I have some data in which column 'X' contains strings. I am writing a function, using pyspark, where a search_word is passed and all rows which do not contain the substring search_word within the column 'X' string are filtered out. The function must also allow for misspellings of the word, i.e. fuzzy matching. I have loaded the data into a pyspark dataframe and written a function using the NLTK and fuzzywuzzy python libraries to return True or False if the string contains the search_word.

My problem is that I cannot map the function to the dataframe correctly. Am I approaching this problem incorrectly? Should I be trying to do the fuzzy match through some kind of SQL query, or using an RDD perhaps?

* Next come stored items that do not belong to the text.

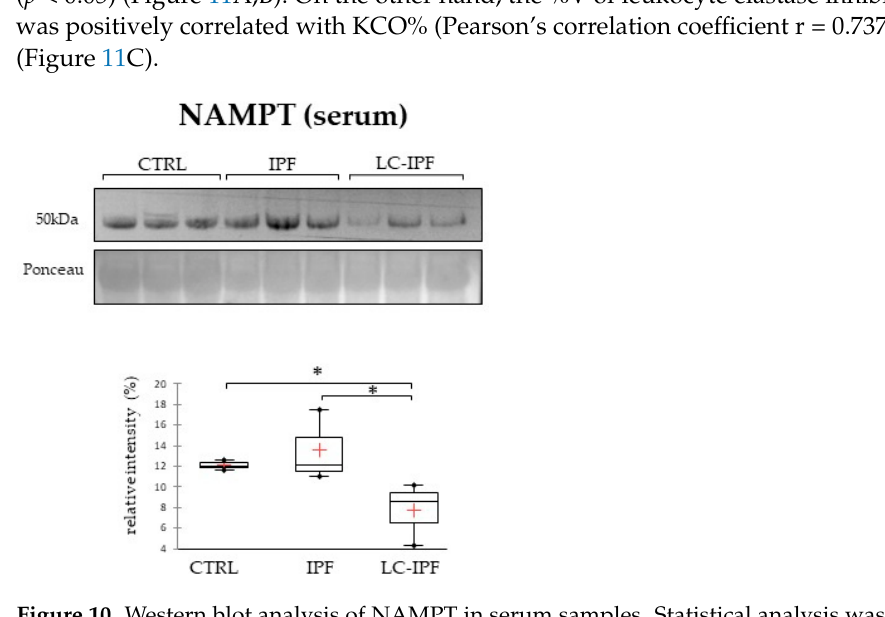
Figure 10. Western blot analysis of NAMPT in serum samples. Statistical analysis was performed by Kruskal–Wallis test and Dunn correction and reported in the box plots for CTRL–IPF–LC-IPF ( ∗ p -value ≤ 0.05). Ponceau red is reported to assure the equal loaded amount of sample. Samples used were three for CTRL, three for IPF, and three for LC-IPF. Moreover, we evaluated whether KCO% (approximately kCO/barometric pressure in mL/min/mmHg/L) is correlated with the %V of significant proteins detected by prote- omics. PROF1 and Rho GDP-dissociation inhibitor 1 (GDIR1) were negatively correlated with KCO% (Pearson’s correlation coefficients r = − 0.744; r = − 0.770, respectively) (p < 0.05) (Figure 11A,B). On the other hand, the %V of leukocyte elastase inhibitor (ILEU) was pos- itively correlated with KCO% (Pearson’s correlation coefficient r = 0.737) (p < 0.05) (Figure 11C).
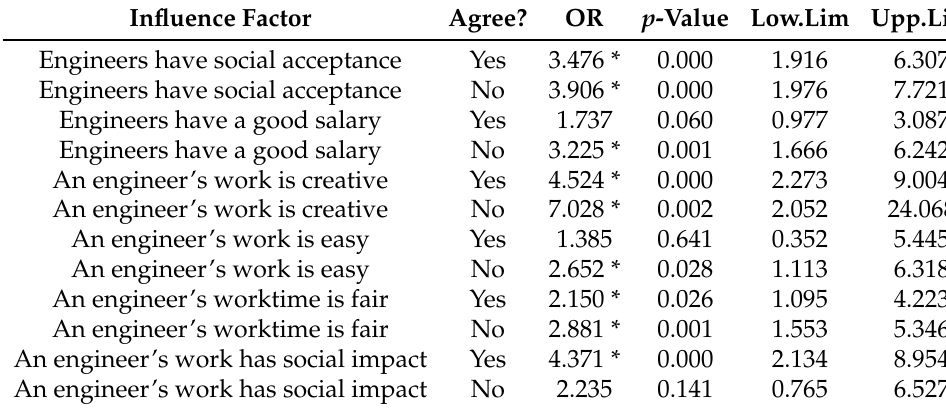
Table 5. Odds ratios, p -values and confidence intervals obtained for the study of the advantage for male versus female students in agreeing with the questions in column “Influence factors”. An * indicates statistical significance at level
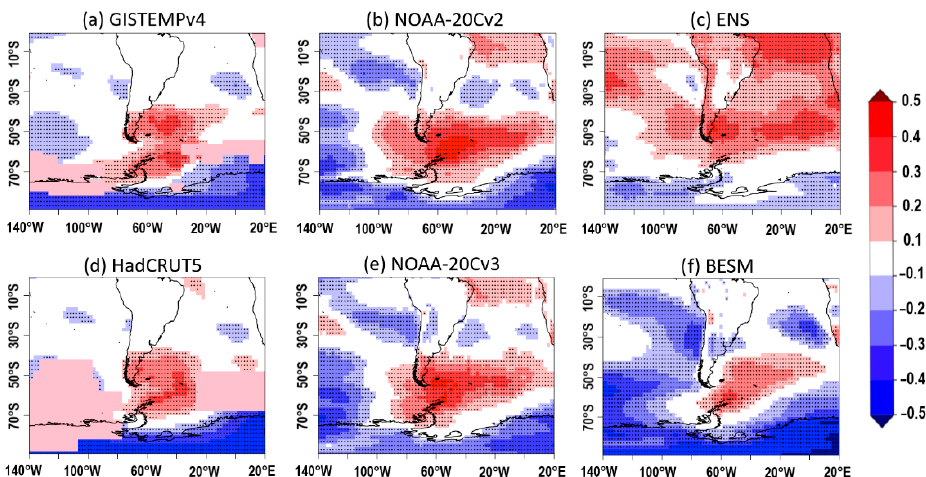
Figure 6. SAM index correlation with monthly surface temperature anomalies (1979–2005). ( a ) GISTEMPv4, ( b ) NOAA-20Cv2 reanalysis, ( c ) CMIP5 ensemble mean, ( d ) HadCRUT5, ( e ) NOAA-20Cv3 reanalysis, ( f ) BESM. GISTEMPv4 and HadCRUT5 temperature anomalies were correlated with Marshall observational index, while reanalysis and models’ temperature anomalies were correlated with GW99 index. Dotted areas correspond to 5% significance level.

I am new to pyspark so I feel like this question must have been answered before but I cannot find the answer anywhere. I have never done any NLP with SQL and I have never heard of SQL being capable of fuzzy matching a substring.

Update #1

The function looks like:

wf = WordFinder(search_word='some_substring')
result1 = wf.find_word_in_string(string_to_search='string containing some_substring or misspelled some_sibstrung')
result2 = wf.find_word_in_string(string_to_search='string not containing the substring')

result1 is True

result2 is False

  • What kind of answer do you expect without [your code](https://stackoverflow.com/help/mcve)? – Mr. T Jan 03 '18 at 10:59
  • @Piinthesky I have added the method above. There is no point in adding the actual code for the class and method because it is just some nltk tokenizers and lemmitizers and a fuzzywuzzy partial_ratio. It is completely irrelevant to the question. The question is about how to apply a function to a pyspark dataframe, whether you can filter rows with a boolean function, and whether sql or python is the best approach to the problem. – Dónal Flanagan Jan 03 '18 at 11:52

1 Answers1

5

An easy way is to use the built-in levenstein function. For example,

(
    spark.createDataFrame([("apple",), ("aple",), ("orange",), ("pear",)], ["fruit"])
    .withColumn("substring", func.lit("apple"))
    .withColumn("levenstein", func.levenshtein("fruit", "substring"))
    .filter("levenstein <= 1")
    .toPandas()
)

returns

   fruit substring  levenstein
0  apple     apple           0
1   aple     apple           1

If you want to use a vanilla Python function, like something from an NLTK package, you'll have to define a UDF that takes a string and returns a boolean.